COACH Syndrome

Liver Biopsy

Congenital Hepatic Fibrosis (CHF) is hallmark of COACH syndrome. Multiple hepatic tumors has also been reported in some cases. Septal fibrosis and pseudolobules, inflammatory infiltrates, signs of cholestasis, and reduced numbers of intrahepatic bile ducts progresses to live cirrhosis.

Renal Biopsy

Showed mild interstitial fibrosis and amyloid deposit, but had no functional impairment.

Clinical Features

Neurologic abnormalities are the first symptoms in most cases. Hypotonia in infancy with later development of ataxia, developmental delay/mental retardation, abnormal breathing pattern (tachypnoea and/or apnoea) and abnormal eye movements (typically, nystagmus, oculomotor apraxia (OMA) or difficulty with smooth visual pursuit).

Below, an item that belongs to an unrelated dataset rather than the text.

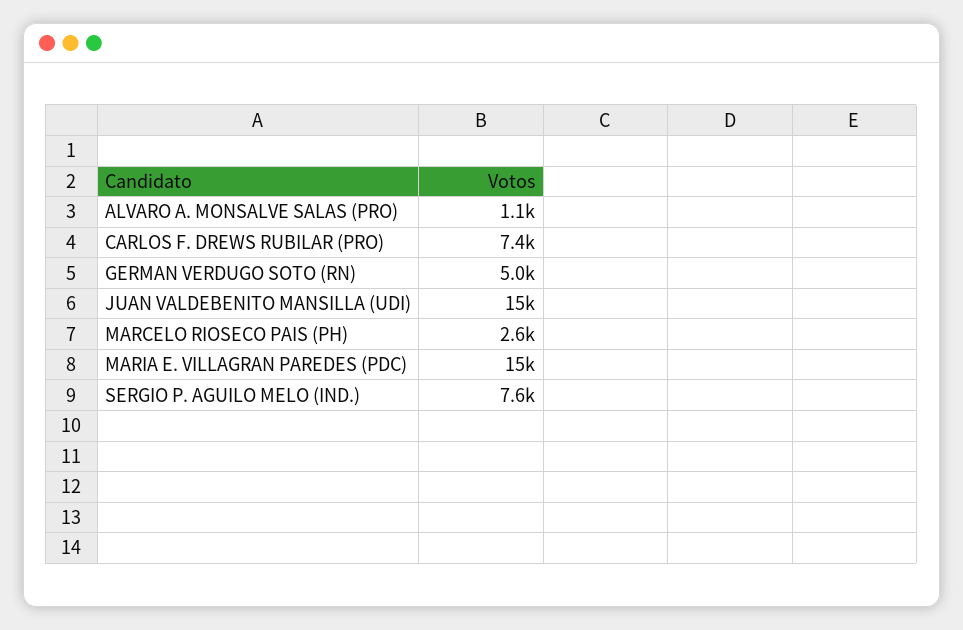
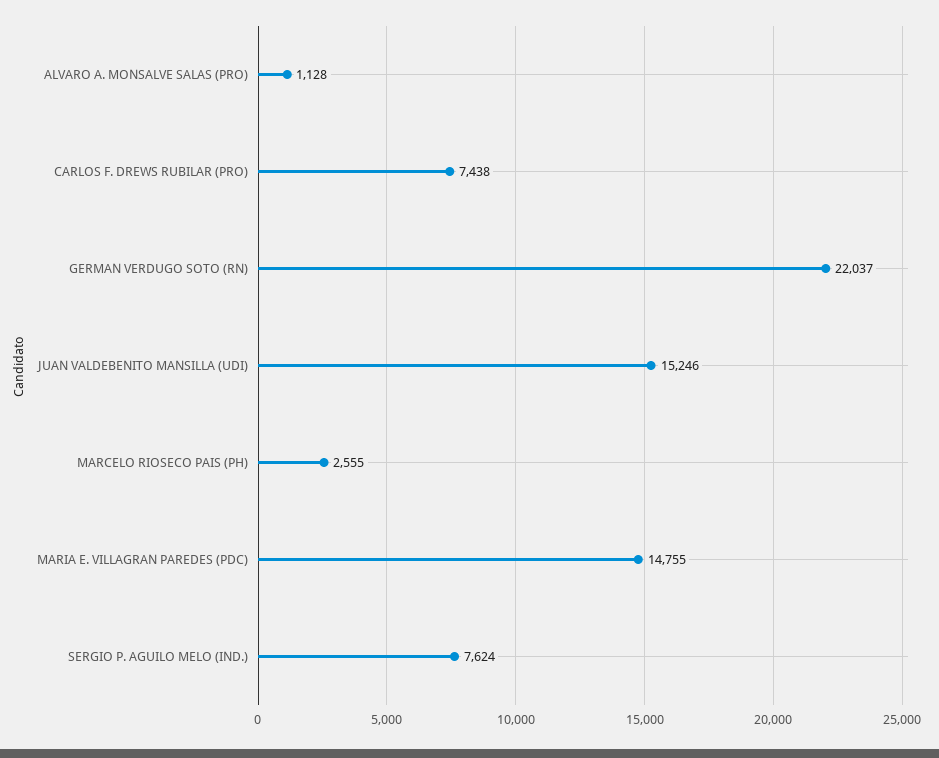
GERMAN VERDUGO SOTO (RN): 5000 -> 22037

Other features variably reported in JSRD include dysmorphic facial features, polydactyly, retinal dystrophy, chorioretinal colobomas, renal disease (cysts or juvenile nephronophthisis), hepatic fibrosis, and tongue papules or oral frenulae.

The majority of cases were diagnosed late in childhood or adolescence. Complications of the hepatopathy contribute extensively to the morbidity and lethality in the course of the disease. Major complications are portal hypertension, esophageal varices, and gastrointestinal bleeding.

CT Brain

Cerebellar vermis hypoplasia can be seen.

MRI Brain

Cogenital Vermian Hypoplasia (CVH) in COACH syndrome was accompanied by elongation of the superior cerebellar peduncles and a deep interpeduncular fossa, all features that constitute the molar tooth sign (MTS), the key feature of Joubert syndrome and related disorders (JSRD).

CT Abdomen

Hepatospleenomegaly with portal hypertension.

Treatment

Successful liver and kidney transplantation have been done in some cases.